___ The data ___

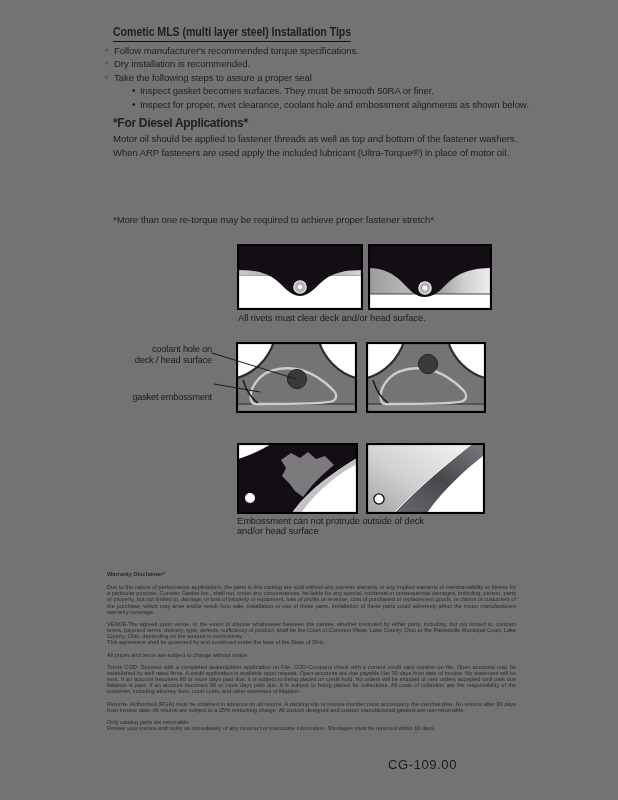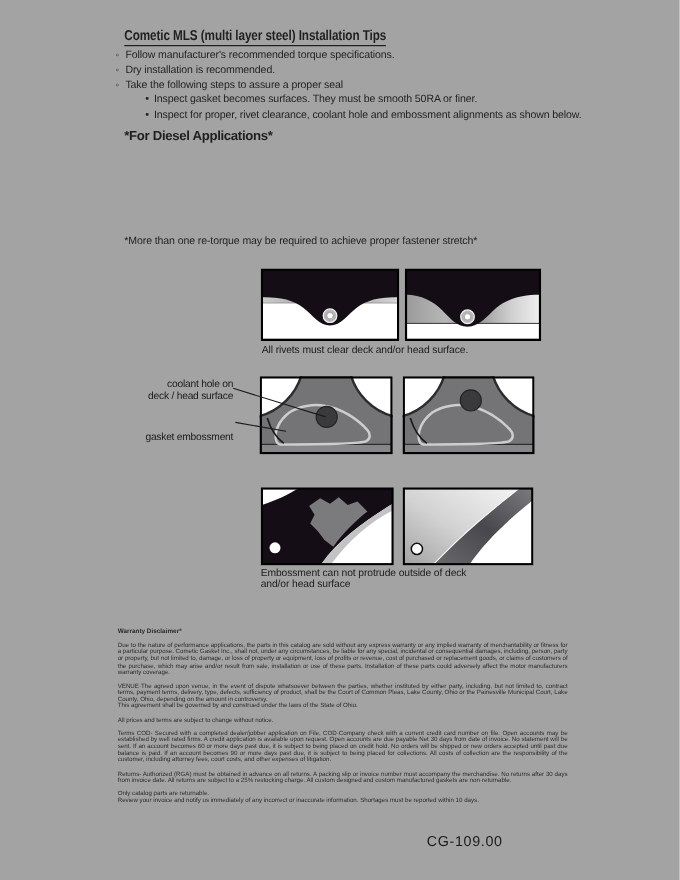--- a/index.html
+++ b/index.html
@@ -1,17 +1,17 @@
 <!DOCTYPE html>
 <html><head>
 <meta charset="utf-8">
 <style>
   html,body{margin:0;padding:0;background:#ffffff;}
   .page{
-    position:relative;width:618px;height:800px;background:#a3a3a3;overflow:hidden;
+    position:relative;width:618px;height:800px;background:#737373;overflow:hidden;
     font-family:"Liberation Sans", sans-serif;color:#1f1f1f;
   }
   .abs{position:absolute;}
 
   .title{
     left:113px;top:24px;font-size:13px;font-weight:bold;white-space:nowrap;
     border-bottom:1.6px solid #111;padding-bottom:2px;
     transform:scaleX(0.82);transform-origin:left top;letter-spacing:-0.1px;
   }
 
@@ -92,20 +92,22 @@
       <span class="b-mark">•</span>
       <span>Inspect gasket becomes surfaces.  They must be smooth 50RA or finer.</span>
     </div>
     <div class="b-row sub">
       <span class="b-mark">•</span>
       <span>Inspect for proper, rivet clearance, coolant hole and embossment alignments as shown below.</span>
     </div>
   </div>
 
   <div class="abs diesel-h">*For Diesel Applications*</div>
+  <div class="abs body-p p1">Motor oil should be applied to fastener threads as well as top and bottom of the fastener washers.
+When ARP fasteners are used apply the included lubricant (Ultra-Torque®) in place of motor oil.</div>
   <div class="abs body-p p3">*More than one re-torque may be required to achieve proper fastener stretch*</div>
 
   <div class="abs rw-label" style="left:237px;top:229px;width:126px;">RIGHT</div>
   <div class="abs rw-label" style="left:368px;top:229px;width:124px;">WRONG</div>
 
   <svg class="abs" style="left:237px;top:244px;" width="126" height="66" viewBox="0 0 126 66">
     <rect x="0" y="0" width="126" height="66" fill="#ffffff"></rect>
     <rect x="1" y="26" width="124" height="5.5" fill="url(#gBandR)" stroke="#555" stroke-width="0.4"></rect>
     <path d="M1,1 H125 V26 C107,26 96,29 87,36 C79,42 73,52 63,52 C53,52 47,42 39,36 C30,29 19,26 1,26 Z" fill="#150d15"></path>
     <circle cx="63" cy="43" r="6.2" fill="#b5b5b5" stroke="#f4f4f4" stroke-width="1.1"></circle>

___

Job:
From the first line to the last, output the data exactly, without the pictures.

Response box:
--- a/index.html
+++ b/index.html
@@ -1,17 +1,17 @@
 <!DOCTYPE html>
 <html><head>
 <meta charset="utf-8">
 <style>
   html,body{margin:0;padding:0;background:#ffffff;}
   .page{
-    position:relative;width:618px;height:800px;background:#a3a3a3;overflow:hidden;
+    position:relative;width:618px;height:800px;background:#737373;overflow:hidden;
     font-family:"Liberation Sans", sans-serif;color:#1f1f1f;
   }
   .abs{position:absolute;}
 
   .title{
     left:113px;top:24px;font-size:13px;font-weight:bold;white-space:nowrap;
     border-bottom:1.6px solid #111;padding-bottom:2px;
     transform:scaleX(0.82);transform-origin:left top;letter-spacing:-0.1px;
   }
 
@@ -92,20 +92,22 @@
       <span class="b-mark">•</span>
       <span>Inspect gasket becomes surfaces.  They must be smooth 50RA or finer.</span>
     </div>
     <div class="b-row sub">
       <span class="b-mark">•</span>
       <span>Inspect for proper, rivet clearance, coolant hole and embossment alignments as shown below.</span>
     </div>
   </div>
 
   <div class="abs diesel-h">*For Diesel Applications*</div>
+  <div class="abs body-p p1">Motor oil should be applied to fastener threads as well as top and bottom of the fastener washers.
+When ARP fasteners are used apply the included lubricant (Ultra-Torque®) in place of motor oil.</div>
   <div class="abs body-p p3">*More than one re-torque may be required to achieve proper fastener stretch*</div>
 
   <div class="abs rw-label" style="left:237px;top:229px;width:126px;">RIGHT</div>
   <div class="abs rw-label" style="left:368px;top:229px;width:124px;">WRONG</div>
 
   <svg class="abs" style="left:237px;top:244px;" width="126" height="66" viewBox="0 0 126 66">
     <rect x="0" y="0" width="126" height="66" fill="#ffffff"></rect>
     <rect x="1" y="26" width="124" height="5.5" fill="url(#gBandR)" stroke="#555" stroke-width="0.4"></rect>
     <path d="M1,1 H125 V26 C107,26 96,29 87,36 C79,42 73,52 63,52 C53,52 47,42 39,36 C30,29 19,26 1,26 Z" fill="#150d15"></path>
     <circle cx="63" cy="43" r="6.2" fill="#b5b5b5" stroke="#f4f4f4" stroke-width="1.1"></circle>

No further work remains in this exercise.